Although it is understandable that the traffic light coalition in Germany does not want to side with Orban, it seems that both countries are now sending the message of “unity”. Hungary, like Poland, faces the threat of halting the European Commission’s pandemic recovery funds. The release of funds, which will be decided on November 19th, is of vital importance for Budapest, and it is above all to get Berlin’s approval on this matter.
Orban hoped he could find support for his own anti-sanction position in the German business world, as German industry suffered greatly due to anti-Russian sanctions. Germany is still the largest foreign investor in Hungary and the country’s main trading partner. But Orban doesn’t seem to have found what he hoped for: German industrialists didn’t like Orban, who attended a business forum in Berlin. The German industry as a whole supports anti-Russian sanctions, said Philip Hausmann, president of the German Eastern Trade Association. Hausmann also warned that the German-Hungarian partnership was in danger. According to him, the increasing “illiberal” practices of the Hungarian government were disrupting this partnership. “Whoever cooperates with us wins,” Orban said.

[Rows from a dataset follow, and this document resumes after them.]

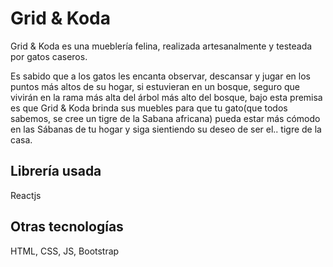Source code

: # Grid & Koda

Grid & Koda es una mueblería felina, realizada artesanalmente y testeada por gatos caseros.

Es sabido que a los gatos les encanta observar, descansar y jugar en los puntos más altos de su hogar, si estuvieran en un bosque, seguro que vivirán en la rama más alta del árbol más alto del bosque, bajo esta premisa es que Grid & Koda brinda sus muebles para que tu gato(que todos sabemos, se cree un tigre de la Sabana africana) pueda estar más cómodo en las Sábanas de tu hogar y siga sientiendo su deseo de ser el.. tigre de la casa.

## Librería usada

Reactjs

## Otras tecnologías

HTML, CSS, JS, Bootstrap
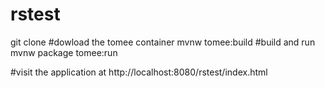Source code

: # rstest


git clone
#dowload the tomee container
mvnw tomee:build
#build and run
mvnw package tomee:run

#visit the application at http://localhost:8080/rstest/index.html
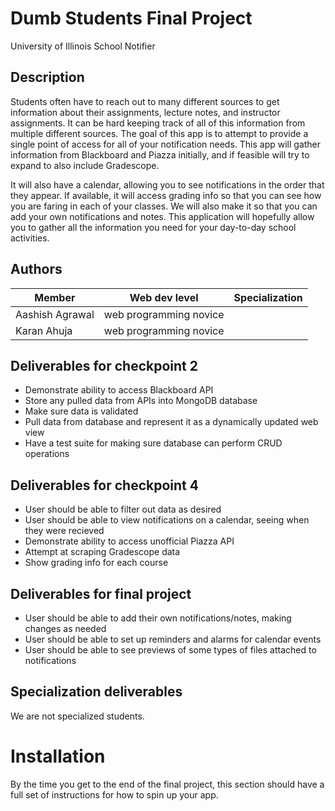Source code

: # Dumb Students Final Project

University of Illinois School Notifier

## Description

Students often have to reach out to many different sources to get information about their assignments,
lecture notes, and instructor assignments. It can be hard keeping track of all of this information from
multiple different sources. The goal of this app is to attempt to provide a single point of access
for all of your notification needs. This app will gather information from Blackboard and Piazza initially,
and if feasible will try to expand to also include Gradescope. <br />

It will also have a calendar, allowing you to see notifications in the order that they appear.
If available, it will access grading info so that you can see how you are faring in each of your classes.
We will also make it so that you can add your own notifications and notes.
This application will hopefully allow you to gather all the information you need for your day-to-day
school activities.

## Authors

| Member | Web dev level | Specialization |
| --- | --- | --- |
| Aashish Agrawal | web programming novice | |
| Karan Ahuja | web programming novice | |

## Deliverables for checkpoint 2

- Demonstrate ability to access Blackboard API
- Store any pulled data from APIs into MongoDB database
- Make sure data is validated
- Pull data from database and represent it as a dynamically updated web view
- Have a test suite for making sure database can perform CRUD operations

## Deliverables for checkpoint 4

- User should be able to filter out data as desired
- User should be able to view notifications on a calendar, seeing when they were recieved
- Demonstrate ability to access unofficial Piazza API
- Attempt at scraping Gradescope data
- Show grading info for each course

## Deliverables for final project

- User should be able to add their own notifications/notes, making changes as needed
- User should be able to set up reminders and alarms for calendar events
- User should be able to see previews of some types of files attached to notifications

## Specialization deliverables

We are not specialized students.

# Installation

By the time you get to the end of the final project, this section should have a full set of
instructions for how to spin up your app.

The latest situation in Germany, France, Italy
In the past week, it may not have been felt around here how the tension between Germany and France got to the newspapers. But the hysteria in the French press reached such a point that the country’s oldest financial newspaper, Les Echos, made the headline, “The war between France and Germany has become possible again.”
What happened? The German-French joint cabinet meeting was cancelled, with Scholz and Macron avoiding the cameras. Current contradictions are evident: rising energy prices and Germany’s unilateral subsidy decision, objection to increasing joint debt. All this is causing Paris to raise eyebrows. Moreover, Olaf Scholz’s visit to China was not welcomed by Emmanuel Macron, who reportedly offered to “give the impression that Europe is united” and the German Chancellor declined. France argues that the two countries must develop a special relationship in order to make the EU a geopolitical centre and to create a weight against the US and China. On top of that, France seems to be far behind its oldest rival economically in the last few decades.
It seems that Germany is not very much involved. Germany, which has bowed to the United States militarily and economically, also seems to have paused on joint defence projects with France. From the French point of view, the Germans think: If a European-based defense industry is to be developed, it must be a German industry under American control. Otherwise, there should be no such defense industry at all. It is clear that the two countries have different interpretations of “strategic autonomy”of the EU.
In Italy, another powerful country, the new right-wing power that has aroused “fear” in Brussels, is not thought to be that frightening. Giorgia Meloni, who met Brussels bureaucrats for the first time after his election, described the dialogue as “very sincere and very positive”. Meloni reiterated his pro-EU position on joint fight against rising energy prices and support for Ukraine against Russia. Meloni presents himself to the EU as a pragmatic, moderate and mainstream politician.
[1]. According to an Italian newspaper, the United Kingdom has for some time been eager to establish a “Commonwealth of Europe” consisting of the Baltic countries, Poland and Ukraine. Even more interestingly, according to the newspaper, Turkey will be added to it soon after the community is formed. See the news.